Swinney could emphasise how successful the European Green Deal has been overall, and what a plus it would be to be part of that inside the EU. He could emphasise, as the European Parliament election results come in, that it’s the far-right who have scare-mongered across the EU on climate transition as well as on migration. Or he could even mention that the SNP’s former Members of the European Parliament used to be part of a wider green political grouping in the European Parliament.

But in the last week, the SNP have instead been shifting towards softer positions on climate, especially on the transition from oil and gas, as they try to shore up voter support in the north east of Scotland. Their opposition to Labour’s small increase in the windfall tax on oil and gas profits has managed to make Labour look like the greener of the two parties.

Given Keir Starmer replaced his £28 billion a year green funding proposal with one of under £5 billion – and less than half of that will go to Labour’s Great British Energy company – this is a rather bizarre bit of positioning by the SNP. And the SNP suggestion that 100,000 jobs could be lost under Labour’s green transition plans looks weakly sourced – the estimate is very high even for the UK as a whole. The SNP is now wobbling both on the 75% windfall tax it used to support and is sounding unclear on further oil and gas licensing. It’s a mess.

Labour leader Sir Keir Starmer seems terrified of mentioning the 'B' wordLabour leader Sir Keir Starmer seems terrified of mentioning the 'B' word (Image: free)

Still, there’s another opportunity to link to European politics at the next EU summit at the end of June.

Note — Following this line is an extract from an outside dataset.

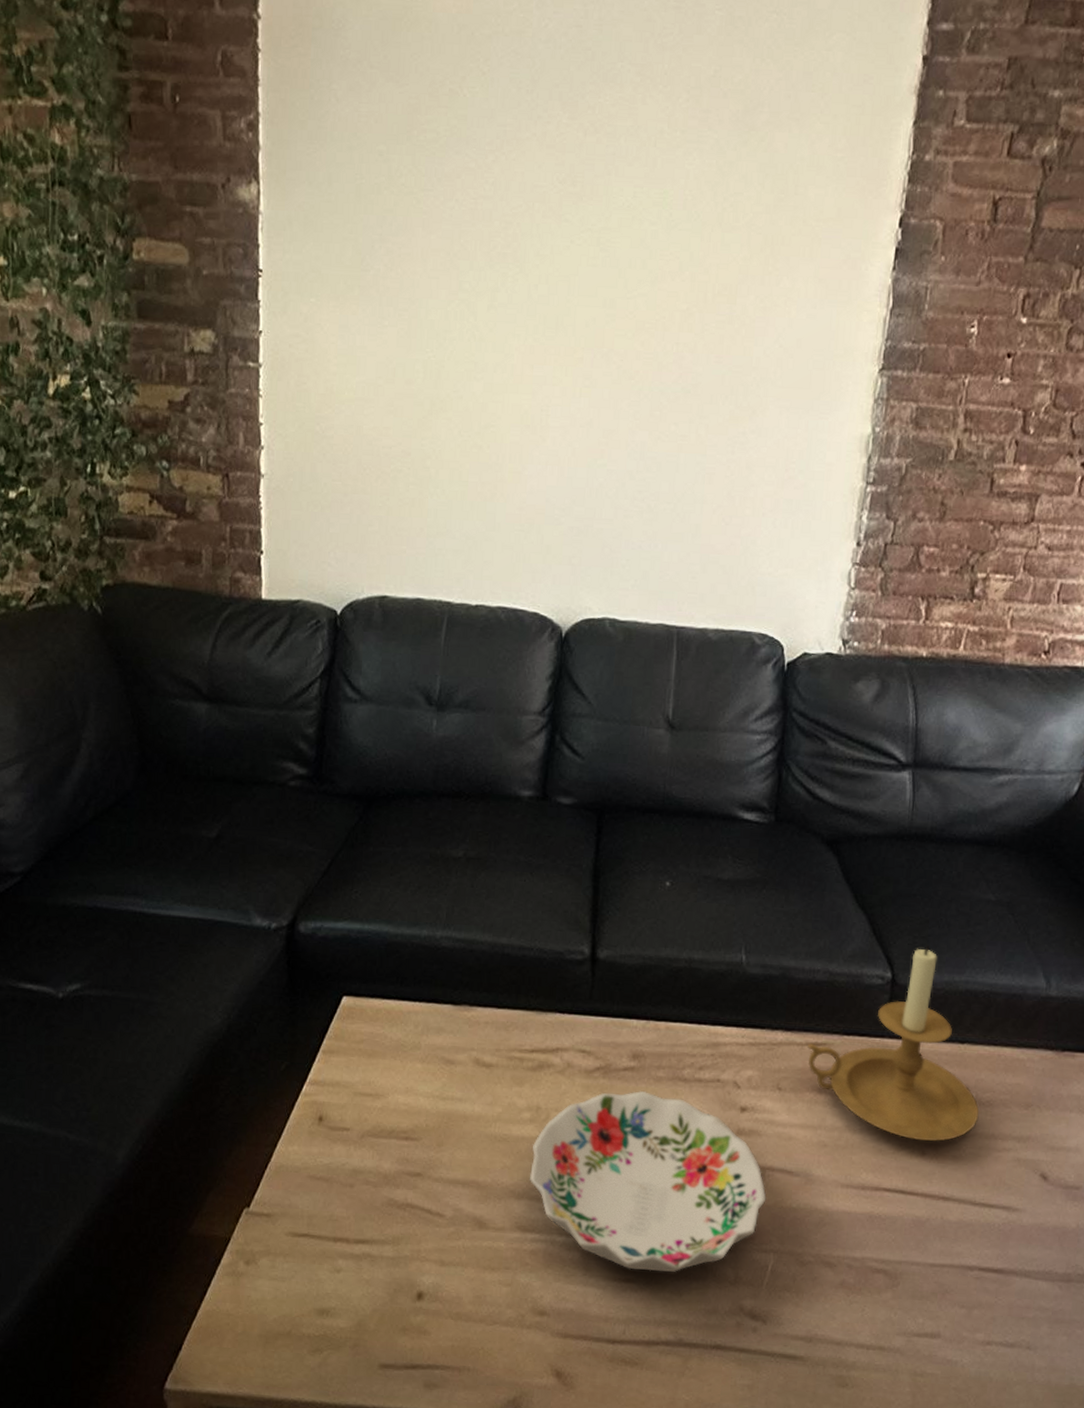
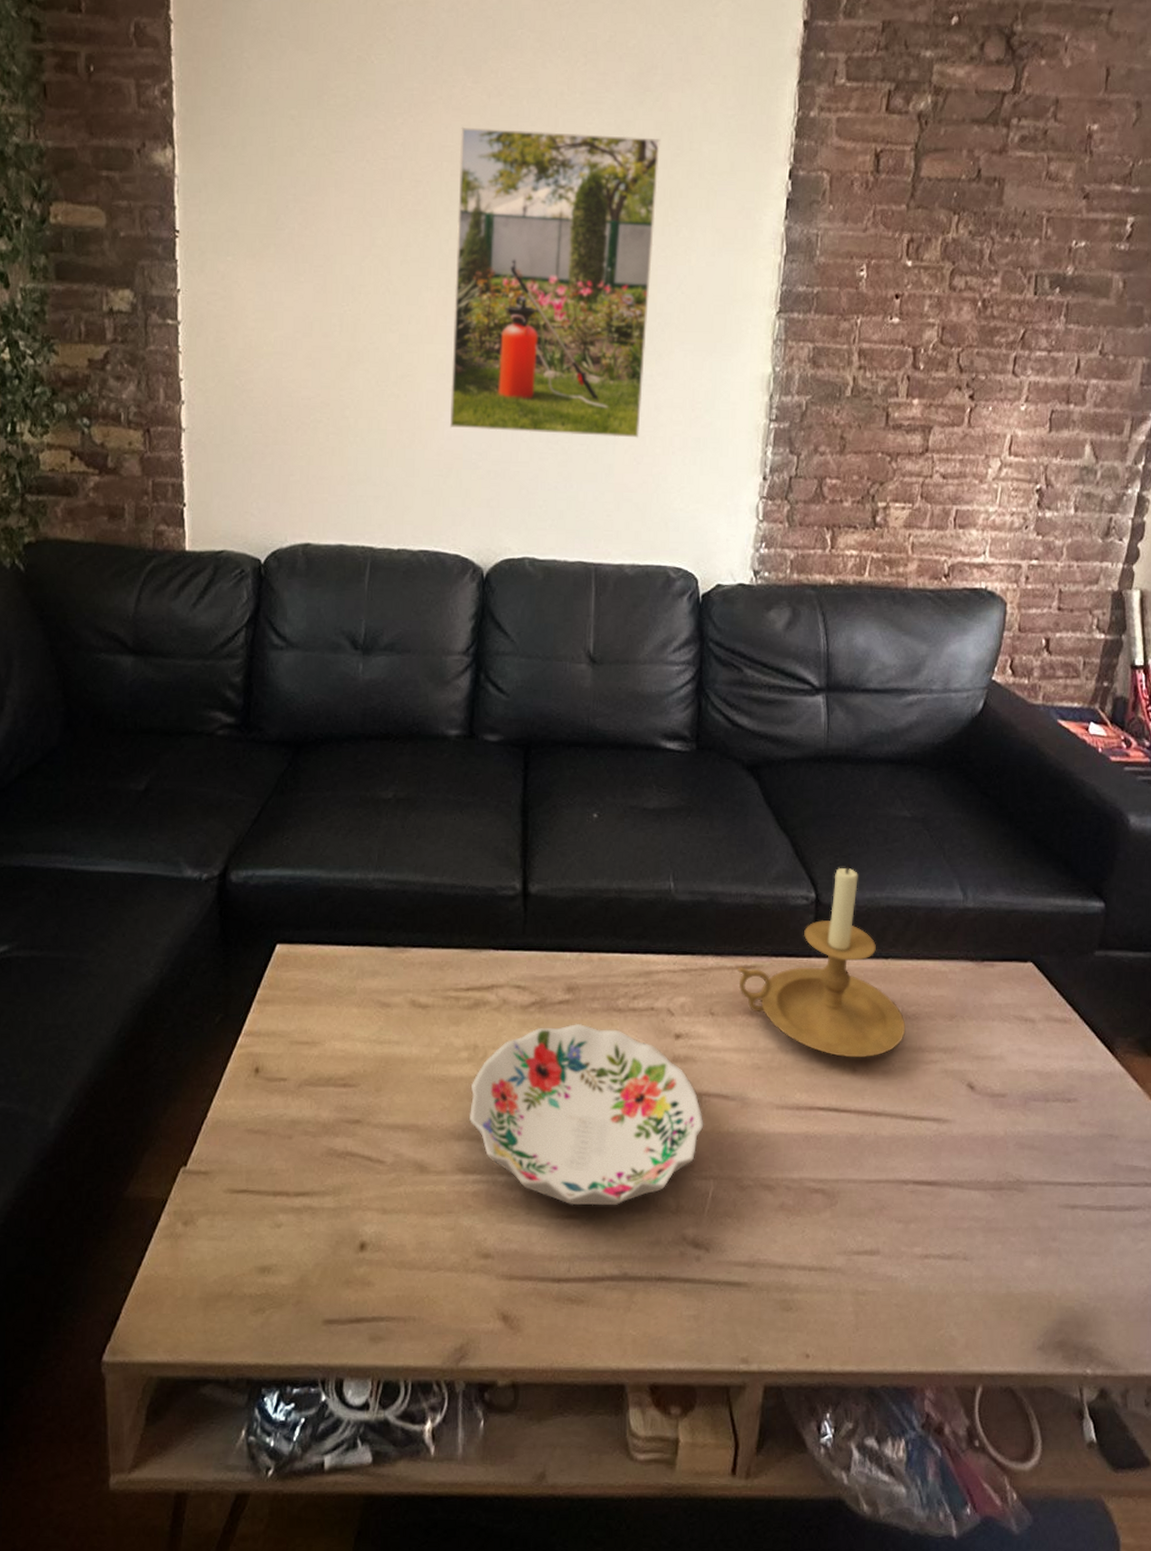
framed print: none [532,165,765,498] -> present [449,127,661,438]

It’s likely that EU leaders will finally agree to start full accession talks with Ukraine. That will highlight the fact that EU enlargement is now in an active phase after a stagnant decade or two. But that depends if the SNP wants to talk much about independence in the EU. For sure, no one else will.

What Keir Starmer does want to talk about is growth, although economic stability and fiscal constraints are what made it into Labour’s six top pledges. But wanting to maximise growth (which needs to be green and sustainable) while maintaining the Conservatives hard Brexit red lines is a contradiction. The SNP will, surely, keep talking about the EU single market here.

Yet, in the end, the only conceivable way the UK would return to the EU’s customs union and single market is by re-joining the EU as a leading country at the top table. Not by being a rule-taker across the board.

A majority of UK voters now think Brexit was a mistake. But even as the Tories collapse, Labour doesn’t want to talk about it. So, even mired in contradictions, the more the SNP can push the EU back on the agenda, the better.